Soal Dikerjakan: Ringkas paragraf dalam teks bacaan di bawah yang diawali "Proyek ini dibiayai lewat APBN" menjadi daftar poin dengan tetap memuat fakta utamanya.

Teks Bacaan:
········

Balai Pemukiman Ngaku Salah: Anggaran Cair 100 Persen, Proyeknya Amburadul

  • Bagikan
balai pemukiman maluku
Kondisi salah satu sekolah yang ditinggalkan Balai Prasarana dan Pemukiman Maluku. (Foto: ameks)

AMBON, AMEKS.FAJAR.CO.ID - Balai Prasarana dan Pemukiman Maluku akhirnya mengaku salah. Anggaran proyek sudah cair 100 persen, tapi hingga 2023 proyek tak kunjung selesai. Bahkan kini tak bisa digunakan.

Proyek ini dibiayai lewat APBN tahun 2021-2022 senilai Rp 24,5 miliar. PT Wira Karsa Konstruksi, ditunjuk mengerjakan 13 sekolah SD dan SMP di SBB. Batas waktu penyelesaian pekerjaan pada Desember 2022 lalu.

Hingga Desember 2022 berlalu, namun masih ada 2 sekolah yakni SD Negeri Tiang Bendera dan SMP Negeri 3 Huamual Belakang yang belum tuntas dikerjakan.

PPK Balai Prasarana Pemukiman Wilayah Maluku, Iwan mengaku, persoalan terbengkalainya pekerjaan tersebut karena pihak kontraktor dan PPK sebelumnya mengabaikan tanggungjawabnya. Disatu sisi anggaran proyek tersebut sudah dicairkan 100 persen oleh mereka.

Iwan membeberkan, dugaan ketidakberesan proyek tersebut sudah terjadi pada masa PPK lama dipimpin Fadli tahun 2021. Sementara dirinya baru ditunjuk menggantikan Fadli sebagai PPK diproyek tersebut pada akhir 2021. Dimana saat itu anggaran proyek tersebut sudah dicairkan oleh PT. Wira Karsa Konstruksi 100 persen.

Bukan hanya itu, beber dia, PPK lama masih Fadli juga meninggalkan hutang kepada pihak rekanan yang mensuplai logistik bangunan sebesar Rp 900 juta.

Diketahui, saat itu PPK yang sebelumnya dengan PT Wira Karsa Konstruksi telah menggandeng salah satu pengusaha lokal di SBB untuk menyuplai logistik. Pengusaha tersebut diketahui bernama Rahmat Basiha yang juga anggota DPRD SBB.

" Rahmat Basiha merupakan korban dari Fadli selaku PPK sebelumnya. Rahmat bekerja dengan Fadli dalam menyuplai material untuk pekerjaan proyek tersebut, " jelas Iwan.

Hutang Rp 900 juta itu, akui dia, baru terungkap setelah Rahmat mengadu ke Balai Pemukimam terkait pembayaran harga material yang telah disuplai untuk pekerjaan proyek tersebut. "Saat itu baru Rp 800 juta yang dilunasi, masih ada Rp 100 juta yang belum," bebernya.

········

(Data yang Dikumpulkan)
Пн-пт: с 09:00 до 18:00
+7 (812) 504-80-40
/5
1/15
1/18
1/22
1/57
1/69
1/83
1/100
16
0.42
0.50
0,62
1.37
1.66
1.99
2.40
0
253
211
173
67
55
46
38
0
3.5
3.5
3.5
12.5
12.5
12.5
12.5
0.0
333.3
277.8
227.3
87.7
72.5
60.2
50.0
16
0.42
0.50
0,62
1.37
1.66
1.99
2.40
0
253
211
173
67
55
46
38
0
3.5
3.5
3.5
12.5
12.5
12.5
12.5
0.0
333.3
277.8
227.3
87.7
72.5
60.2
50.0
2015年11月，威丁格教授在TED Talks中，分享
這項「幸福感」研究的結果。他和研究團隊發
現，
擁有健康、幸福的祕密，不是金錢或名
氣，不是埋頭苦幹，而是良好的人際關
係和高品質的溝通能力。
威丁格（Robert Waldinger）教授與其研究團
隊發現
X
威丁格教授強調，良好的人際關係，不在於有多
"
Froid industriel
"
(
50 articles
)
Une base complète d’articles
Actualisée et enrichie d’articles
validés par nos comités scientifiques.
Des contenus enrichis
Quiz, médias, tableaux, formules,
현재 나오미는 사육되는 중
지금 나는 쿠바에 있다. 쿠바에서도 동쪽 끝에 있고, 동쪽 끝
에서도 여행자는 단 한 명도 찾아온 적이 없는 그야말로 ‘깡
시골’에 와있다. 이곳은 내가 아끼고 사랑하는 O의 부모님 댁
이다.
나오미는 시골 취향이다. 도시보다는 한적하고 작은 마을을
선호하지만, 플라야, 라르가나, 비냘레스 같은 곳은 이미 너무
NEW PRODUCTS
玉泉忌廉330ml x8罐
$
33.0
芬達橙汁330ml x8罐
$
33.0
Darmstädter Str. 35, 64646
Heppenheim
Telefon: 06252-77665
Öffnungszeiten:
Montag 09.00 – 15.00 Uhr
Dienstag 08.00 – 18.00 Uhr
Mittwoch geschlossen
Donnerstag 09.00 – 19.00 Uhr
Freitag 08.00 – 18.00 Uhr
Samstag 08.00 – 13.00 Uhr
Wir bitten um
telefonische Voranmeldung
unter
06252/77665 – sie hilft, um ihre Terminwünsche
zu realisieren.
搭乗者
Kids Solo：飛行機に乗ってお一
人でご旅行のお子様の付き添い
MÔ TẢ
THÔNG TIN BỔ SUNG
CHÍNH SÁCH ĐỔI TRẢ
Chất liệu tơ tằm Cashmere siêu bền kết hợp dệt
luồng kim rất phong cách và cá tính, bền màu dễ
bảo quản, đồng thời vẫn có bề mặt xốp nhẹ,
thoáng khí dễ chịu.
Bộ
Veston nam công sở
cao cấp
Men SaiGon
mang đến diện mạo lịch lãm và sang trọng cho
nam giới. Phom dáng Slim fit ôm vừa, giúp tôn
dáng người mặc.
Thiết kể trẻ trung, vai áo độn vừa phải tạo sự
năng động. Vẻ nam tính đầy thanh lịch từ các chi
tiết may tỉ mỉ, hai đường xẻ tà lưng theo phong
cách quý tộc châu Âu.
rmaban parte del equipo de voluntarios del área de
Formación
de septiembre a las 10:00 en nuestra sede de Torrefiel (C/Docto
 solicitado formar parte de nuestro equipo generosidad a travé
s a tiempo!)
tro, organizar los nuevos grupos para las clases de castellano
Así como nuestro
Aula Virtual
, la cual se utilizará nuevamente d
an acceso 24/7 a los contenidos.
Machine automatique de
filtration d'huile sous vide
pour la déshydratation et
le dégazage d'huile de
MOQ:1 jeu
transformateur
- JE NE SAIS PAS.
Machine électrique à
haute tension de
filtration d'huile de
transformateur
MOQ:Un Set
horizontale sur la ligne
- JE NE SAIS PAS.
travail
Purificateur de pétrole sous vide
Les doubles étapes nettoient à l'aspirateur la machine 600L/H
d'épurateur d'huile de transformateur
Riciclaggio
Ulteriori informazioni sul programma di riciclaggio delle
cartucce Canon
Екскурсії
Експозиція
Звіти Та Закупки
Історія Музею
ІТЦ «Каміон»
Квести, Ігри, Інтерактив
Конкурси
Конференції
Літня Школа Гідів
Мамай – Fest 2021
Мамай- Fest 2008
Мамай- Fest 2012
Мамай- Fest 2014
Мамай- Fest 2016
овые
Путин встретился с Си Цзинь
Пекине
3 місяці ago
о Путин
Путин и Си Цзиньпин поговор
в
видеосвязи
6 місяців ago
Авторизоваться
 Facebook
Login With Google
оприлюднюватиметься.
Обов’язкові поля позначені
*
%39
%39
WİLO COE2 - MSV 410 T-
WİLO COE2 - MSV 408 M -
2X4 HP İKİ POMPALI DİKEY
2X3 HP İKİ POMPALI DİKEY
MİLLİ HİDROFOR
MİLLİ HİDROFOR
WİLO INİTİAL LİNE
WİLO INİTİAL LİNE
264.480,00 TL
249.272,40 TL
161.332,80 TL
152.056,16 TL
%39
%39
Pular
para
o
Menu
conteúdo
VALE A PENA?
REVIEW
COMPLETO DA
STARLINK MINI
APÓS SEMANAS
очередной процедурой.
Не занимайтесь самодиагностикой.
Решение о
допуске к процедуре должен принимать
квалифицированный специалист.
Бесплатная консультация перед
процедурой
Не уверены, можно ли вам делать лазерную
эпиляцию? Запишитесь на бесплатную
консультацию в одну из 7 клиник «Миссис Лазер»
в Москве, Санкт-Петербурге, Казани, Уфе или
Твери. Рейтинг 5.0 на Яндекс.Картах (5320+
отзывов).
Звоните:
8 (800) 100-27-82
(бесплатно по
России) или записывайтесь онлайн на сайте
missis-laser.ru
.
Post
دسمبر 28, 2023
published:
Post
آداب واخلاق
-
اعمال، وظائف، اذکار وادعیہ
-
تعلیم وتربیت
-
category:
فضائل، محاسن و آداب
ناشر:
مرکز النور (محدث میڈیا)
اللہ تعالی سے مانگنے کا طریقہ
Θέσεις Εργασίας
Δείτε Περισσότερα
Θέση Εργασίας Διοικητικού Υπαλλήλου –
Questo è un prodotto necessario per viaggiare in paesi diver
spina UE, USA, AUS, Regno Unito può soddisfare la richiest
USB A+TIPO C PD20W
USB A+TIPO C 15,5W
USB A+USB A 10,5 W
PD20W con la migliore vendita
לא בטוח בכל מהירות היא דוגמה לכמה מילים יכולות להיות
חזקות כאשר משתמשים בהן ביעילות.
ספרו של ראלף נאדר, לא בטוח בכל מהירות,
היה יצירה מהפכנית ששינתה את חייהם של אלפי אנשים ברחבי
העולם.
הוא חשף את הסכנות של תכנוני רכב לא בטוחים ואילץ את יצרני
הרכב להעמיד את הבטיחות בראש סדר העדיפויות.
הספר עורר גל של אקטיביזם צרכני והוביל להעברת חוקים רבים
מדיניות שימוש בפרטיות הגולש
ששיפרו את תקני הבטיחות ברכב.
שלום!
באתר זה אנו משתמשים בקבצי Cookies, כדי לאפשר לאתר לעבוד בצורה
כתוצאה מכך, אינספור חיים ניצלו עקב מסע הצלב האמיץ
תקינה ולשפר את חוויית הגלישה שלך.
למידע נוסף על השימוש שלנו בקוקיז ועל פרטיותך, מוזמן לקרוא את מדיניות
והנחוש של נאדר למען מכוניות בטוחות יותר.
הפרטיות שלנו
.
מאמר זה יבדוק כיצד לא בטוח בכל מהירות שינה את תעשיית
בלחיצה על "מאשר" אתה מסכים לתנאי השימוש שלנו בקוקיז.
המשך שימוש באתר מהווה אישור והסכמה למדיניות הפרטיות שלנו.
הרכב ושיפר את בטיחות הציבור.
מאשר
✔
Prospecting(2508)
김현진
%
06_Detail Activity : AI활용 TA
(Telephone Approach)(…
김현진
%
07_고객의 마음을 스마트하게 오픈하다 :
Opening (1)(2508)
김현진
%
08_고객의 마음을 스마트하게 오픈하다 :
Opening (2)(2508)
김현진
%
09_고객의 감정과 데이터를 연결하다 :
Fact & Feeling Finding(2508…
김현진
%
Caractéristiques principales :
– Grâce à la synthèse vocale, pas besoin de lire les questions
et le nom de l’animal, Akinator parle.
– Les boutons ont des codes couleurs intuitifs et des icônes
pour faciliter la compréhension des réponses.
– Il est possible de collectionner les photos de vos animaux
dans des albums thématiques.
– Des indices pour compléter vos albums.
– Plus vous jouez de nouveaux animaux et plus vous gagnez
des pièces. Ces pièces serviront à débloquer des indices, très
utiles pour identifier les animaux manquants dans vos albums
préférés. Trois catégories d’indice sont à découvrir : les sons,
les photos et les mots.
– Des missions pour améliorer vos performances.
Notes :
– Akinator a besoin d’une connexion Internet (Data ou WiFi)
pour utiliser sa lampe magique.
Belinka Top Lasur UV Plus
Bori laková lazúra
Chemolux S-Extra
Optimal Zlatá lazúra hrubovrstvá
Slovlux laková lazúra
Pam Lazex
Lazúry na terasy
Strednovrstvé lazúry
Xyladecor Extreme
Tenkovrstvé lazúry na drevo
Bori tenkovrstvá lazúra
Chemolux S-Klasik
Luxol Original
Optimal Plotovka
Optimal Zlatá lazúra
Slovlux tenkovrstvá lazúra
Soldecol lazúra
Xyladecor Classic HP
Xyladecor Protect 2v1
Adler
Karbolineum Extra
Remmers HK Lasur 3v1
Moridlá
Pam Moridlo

········

Jawaban Tertulis:
- Sumber dana: APBN tahun 2021–2022, senilai Rp 24,5 miliar
- Pelaksana: PT Wira Karsa Konstruksi
- Pekerjaan: 13 sekolah SD dan SMP di SBB
- Batas waktu penyelesaian: Desember 2022